### EXTRACTED MATERIAL

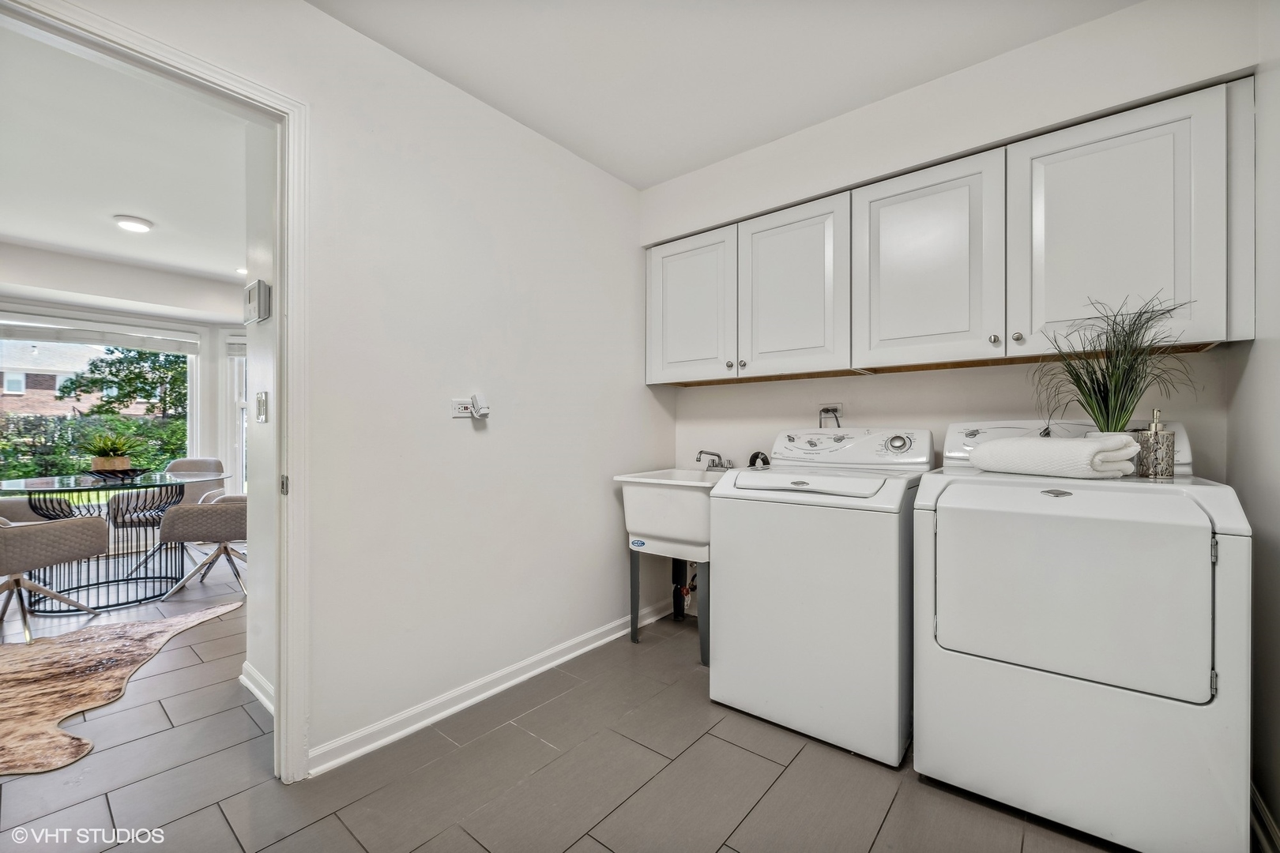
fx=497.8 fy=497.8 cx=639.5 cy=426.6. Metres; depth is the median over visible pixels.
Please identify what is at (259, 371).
hallway wall
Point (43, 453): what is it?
hedge
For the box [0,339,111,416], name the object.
brick house
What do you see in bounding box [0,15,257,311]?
dining room ceiling
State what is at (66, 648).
cowhide rug
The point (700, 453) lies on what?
faucet
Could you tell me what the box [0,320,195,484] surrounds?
window
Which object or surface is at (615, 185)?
left wall
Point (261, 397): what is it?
light switch
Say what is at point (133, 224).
ceiling light
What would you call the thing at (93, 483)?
glass dining table
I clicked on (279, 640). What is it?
door frame
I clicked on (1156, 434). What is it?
soap dispenser
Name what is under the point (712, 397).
back wall
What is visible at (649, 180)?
ceiling
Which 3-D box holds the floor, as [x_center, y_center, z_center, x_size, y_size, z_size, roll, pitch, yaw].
[-1.944,1.170,2.534,7.838,0.100,4.943,0,0,39]
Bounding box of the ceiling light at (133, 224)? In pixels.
[112,214,154,232]
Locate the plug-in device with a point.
(476, 404)
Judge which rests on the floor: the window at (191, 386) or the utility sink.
the utility sink
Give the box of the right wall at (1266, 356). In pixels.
[1226,0,1279,852]
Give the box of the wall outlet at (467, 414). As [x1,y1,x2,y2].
[451,396,474,417]
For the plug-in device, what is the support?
attached to the wall outlet at (467, 414)
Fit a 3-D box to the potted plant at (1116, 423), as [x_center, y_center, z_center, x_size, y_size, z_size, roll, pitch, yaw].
[1.467,-0.157,1.574,0.517,0.498,0.519,0,0,39]
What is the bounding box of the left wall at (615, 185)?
[19,0,667,776]
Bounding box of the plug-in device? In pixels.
[470,393,490,418]
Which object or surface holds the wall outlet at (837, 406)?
attached to the back wall at (712, 397)
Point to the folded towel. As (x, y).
(1080, 444)
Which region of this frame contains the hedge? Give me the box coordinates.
[0,414,190,480]
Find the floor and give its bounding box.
[0,548,1129,852]
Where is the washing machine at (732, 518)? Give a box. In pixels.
[707,427,935,769]
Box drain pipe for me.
[670,557,698,620]
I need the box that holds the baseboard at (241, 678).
[239,661,274,715]
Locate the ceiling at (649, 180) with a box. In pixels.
[308,0,1140,187]
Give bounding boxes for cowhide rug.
[0,602,240,777]
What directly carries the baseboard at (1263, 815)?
attached to the right wall at (1266, 356)
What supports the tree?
on the ground
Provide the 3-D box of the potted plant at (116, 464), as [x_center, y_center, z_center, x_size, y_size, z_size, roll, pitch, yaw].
[-3.729,0.166,3.540,0.504,0.333,0.499,0,0,39]
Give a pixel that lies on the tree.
(96, 367)
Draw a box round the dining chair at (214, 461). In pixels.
[106,457,225,567]
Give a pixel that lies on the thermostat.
(251, 297)
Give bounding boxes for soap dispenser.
[1133,406,1177,476]
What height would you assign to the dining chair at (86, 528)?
0.831 m
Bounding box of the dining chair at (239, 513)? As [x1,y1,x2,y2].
[156,493,247,597]
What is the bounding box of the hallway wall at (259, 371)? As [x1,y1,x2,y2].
[241,120,276,714]
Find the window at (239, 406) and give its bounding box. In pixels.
[223,335,248,495]
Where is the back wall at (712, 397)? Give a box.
[643,1,1258,631]
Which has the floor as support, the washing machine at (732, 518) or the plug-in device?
the washing machine at (732, 518)
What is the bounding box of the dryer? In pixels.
[912,419,1249,852]
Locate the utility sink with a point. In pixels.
(687, 501)
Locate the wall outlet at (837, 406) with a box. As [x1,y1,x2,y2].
[817,402,843,428]
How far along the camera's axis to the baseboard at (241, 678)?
2.05 m
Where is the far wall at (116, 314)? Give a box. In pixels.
[0,254,241,513]
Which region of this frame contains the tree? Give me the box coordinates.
[60,344,191,419]
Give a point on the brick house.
(24, 386)
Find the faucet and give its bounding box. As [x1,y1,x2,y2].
[696,449,734,471]
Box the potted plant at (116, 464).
[79,429,146,473]
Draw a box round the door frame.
[0,0,309,786]
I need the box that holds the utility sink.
[610,466,719,664]
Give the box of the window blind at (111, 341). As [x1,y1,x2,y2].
[0,313,199,354]
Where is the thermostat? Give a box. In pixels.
[243,278,271,324]
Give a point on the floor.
(769, 800)
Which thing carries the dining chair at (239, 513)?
on the floor
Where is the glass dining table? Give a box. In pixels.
[0,469,227,612]
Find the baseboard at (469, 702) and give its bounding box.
[307,599,677,776]
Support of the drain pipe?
attached to the utility sink
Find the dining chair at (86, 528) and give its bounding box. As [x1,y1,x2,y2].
[0,515,111,645]
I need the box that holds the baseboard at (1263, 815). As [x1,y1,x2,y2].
[1249,782,1279,852]
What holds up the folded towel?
on the dryer
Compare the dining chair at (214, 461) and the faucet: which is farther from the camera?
the dining chair at (214, 461)
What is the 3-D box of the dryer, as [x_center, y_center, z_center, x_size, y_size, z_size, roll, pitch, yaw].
[1.336,0.553,1.611,0.700,1.118,0.723,0,0,39]
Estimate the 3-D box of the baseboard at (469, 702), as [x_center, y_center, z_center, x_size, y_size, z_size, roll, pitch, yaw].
[-0.429,1.074,2.324,0.019,0.086,2.171,0,0,39]
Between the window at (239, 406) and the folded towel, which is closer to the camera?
the folded towel
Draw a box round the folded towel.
[967,433,1142,478]
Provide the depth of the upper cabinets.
1.79 m
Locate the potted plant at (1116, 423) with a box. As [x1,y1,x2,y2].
[1028,291,1197,435]
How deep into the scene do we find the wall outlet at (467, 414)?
1.99 m
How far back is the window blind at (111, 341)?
4.49 m
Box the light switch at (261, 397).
[255,391,268,423]
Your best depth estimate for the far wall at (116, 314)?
4.66 m
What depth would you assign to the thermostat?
1.92 m
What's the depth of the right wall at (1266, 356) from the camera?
1.34 m
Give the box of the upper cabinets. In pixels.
[644,75,1255,387]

######

▶ _WORK ORDER_:
Although the records above contain pictures, only their text is to be repeated, exactly as given.

▶ _SOLUTION_:
fx=497.8 fy=497.8 cx=639.5 cy=426.6. Metres; depth is the median over visible pixels.
Please identify what is at (259, 371).
hallway wall
Point (43, 453): what is it?
hedge
For the box [0,339,111,416], name the object.
brick house
What do you see in bounding box [0,15,257,311]?
dining room ceiling
State what is at (66, 648).
cowhide rug
The point (700, 453) lies on what?
faucet
Could you tell me what the box [0,320,195,484] surrounds?
window
Which object or surface is at (615, 185)?
left wall
Point (261, 397): what is it?
light switch
Say what is at point (133, 224).
ceiling light
What would you call the thing at (93, 483)?
glass dining table
I clicked on (279, 640). What is it?
door frame
I clicked on (1156, 434). What is it?
soap dispenser
Name what is under the point (712, 397).
back wall
What is visible at (649, 180)?
ceiling
Which 3-D box holds the floor, as [x_center, y_center, z_center, x_size, y_size, z_size, roll, pitch, yaw].
[-1.944,1.170,2.534,7.838,0.100,4.943,0,0,39]
Bounding box of the ceiling light at (133, 224)? In pixels.
[112,214,154,232]
Locate the plug-in device with a point.
(476, 404)
Judge which rests on the floor: the window at (191, 386) or the utility sink.
the utility sink
Give the box of the right wall at (1266, 356). In pixels.
[1226,0,1279,852]
Give the box of the wall outlet at (467, 414). As [x1,y1,x2,y2].
[451,396,474,417]
For the plug-in device, what is the support?
attached to the wall outlet at (467, 414)
Fit a 3-D box to the potted plant at (1116, 423), as [x_center, y_center, z_center, x_size, y_size, z_size, roll, pitch, yaw].
[1.467,-0.157,1.574,0.517,0.498,0.519,0,0,39]
What is the bounding box of the left wall at (615, 185)?
[19,0,667,776]
Bounding box of the plug-in device? In pixels.
[470,393,490,418]
Which object or surface holds the wall outlet at (837, 406)?
attached to the back wall at (712, 397)
Point to the folded towel. As (x, y).
(1080, 444)
Which region of this frame contains the hedge? Give me the box coordinates.
[0,414,190,480]
Find the floor and give its bounding box.
[0,548,1129,852]
Where is the washing machine at (732, 518)? Give a box. In pixels.
[707,427,935,769]
Box drain pipe for me.
[670,557,698,620]
I need the box that holds the baseboard at (241, 678).
[239,661,274,715]
Locate the ceiling at (649, 180) with a box. In pixels.
[308,0,1140,187]
Give bounding boxes for cowhide rug.
[0,602,240,777]
What directly carries the baseboard at (1263, 815)?
attached to the right wall at (1266, 356)
What supports the tree?
on the ground
Provide the 3-D box of the potted plant at (116, 464), as [x_center, y_center, z_center, x_size, y_size, z_size, roll, pitch, yaw].
[-3.729,0.166,3.540,0.504,0.333,0.499,0,0,39]
Give a pixel that lies on the tree.
(96, 367)
Draw a box round the dining chair at (214, 461). In pixels.
[106,457,225,567]
Give a pixel that lies on the thermostat.
(251, 297)
Give bounding boxes for soap dispenser.
[1133,406,1177,476]
What height would you assign to the dining chair at (86, 528)?
0.831 m
Bounding box of the dining chair at (239, 513)? As [x1,y1,x2,y2].
[156,493,247,597]
What is the bounding box of the hallway wall at (259, 371)? As [x1,y1,x2,y2].
[241,120,276,714]
Find the window at (239, 406) and give its bounding box. In pixels.
[223,335,248,495]
Where is the back wall at (712, 397)? Give a box.
[643,1,1258,631]
Which has the floor as support, the washing machine at (732, 518) or the plug-in device?
the washing machine at (732, 518)
What is the bounding box of the dryer? In pixels.
[912,419,1249,852]
Locate the utility sink with a point. In pixels.
(687, 501)
Locate the wall outlet at (837, 406) with a box. As [x1,y1,x2,y2].
[817,402,843,428]
How far along the camera's axis to the baseboard at (241, 678)?
2.05 m
Where is the far wall at (116, 314)? Give a box. In pixels.
[0,254,241,513]
Which region of this frame contains the tree? Give me the box coordinates.
[60,344,191,419]
Give a point on the brick house.
(24, 386)
Find the faucet and give its bounding box. As [x1,y1,x2,y2].
[696,449,734,471]
Box the potted plant at (116, 464).
[79,429,146,473]
Draw a box round the door frame.
[0,0,309,786]
I need the box that holds the utility sink.
[610,466,719,664]
Give the box of the window blind at (111, 341). As [x1,y1,x2,y2].
[0,313,199,354]
Where is the thermostat? Give a box. In pixels.
[243,278,271,324]
Give a point on the floor.
(769, 800)
Which thing carries the dining chair at (239, 513)?
on the floor
Where is the glass dining table? Give a box. In pixels.
[0,469,227,612]
Find the baseboard at (469, 702) and give its bounding box.
[307,599,677,776]
Support of the drain pipe?
attached to the utility sink
Find the dining chair at (86, 528) and give its bounding box. As [x1,y1,x2,y2].
[0,515,111,645]
I need the box that holds the baseboard at (1263, 815). As [x1,y1,x2,y2].
[1249,782,1279,852]
What holds up the folded towel?
on the dryer
Compare the dining chair at (214, 461) and the faucet: which is farther from the camera?
the dining chair at (214, 461)
What is the 3-D box of the dryer, as [x_center, y_center, z_center, x_size, y_size, z_size, roll, pitch, yaw].
[1.336,0.553,1.611,0.700,1.118,0.723,0,0,39]
Estimate the 3-D box of the baseboard at (469, 702), as [x_center, y_center, z_center, x_size, y_size, z_size, roll, pitch, yaw].
[-0.429,1.074,2.324,0.019,0.086,2.171,0,0,39]
Between the window at (239, 406) and the folded towel, which is closer to the camera?
the folded towel
Draw a box round the folded towel.
[967,433,1142,478]
Provide the depth of the upper cabinets.
1.79 m
Locate the potted plant at (1116, 423) with a box. As [x1,y1,x2,y2].
[1028,291,1197,435]
How deep into the scene do we find the wall outlet at (467, 414)?
1.99 m
How far back is the window blind at (111, 341)?
4.49 m
Box the light switch at (261, 397).
[255,391,268,423]
Your best depth estimate for the far wall at (116, 314)?
4.66 m
What depth would you assign to the thermostat?
1.92 m
What's the depth of the right wall at (1266, 356) from the camera?
1.34 m
Give the box of the upper cabinets. In pixels.
[644,75,1255,387]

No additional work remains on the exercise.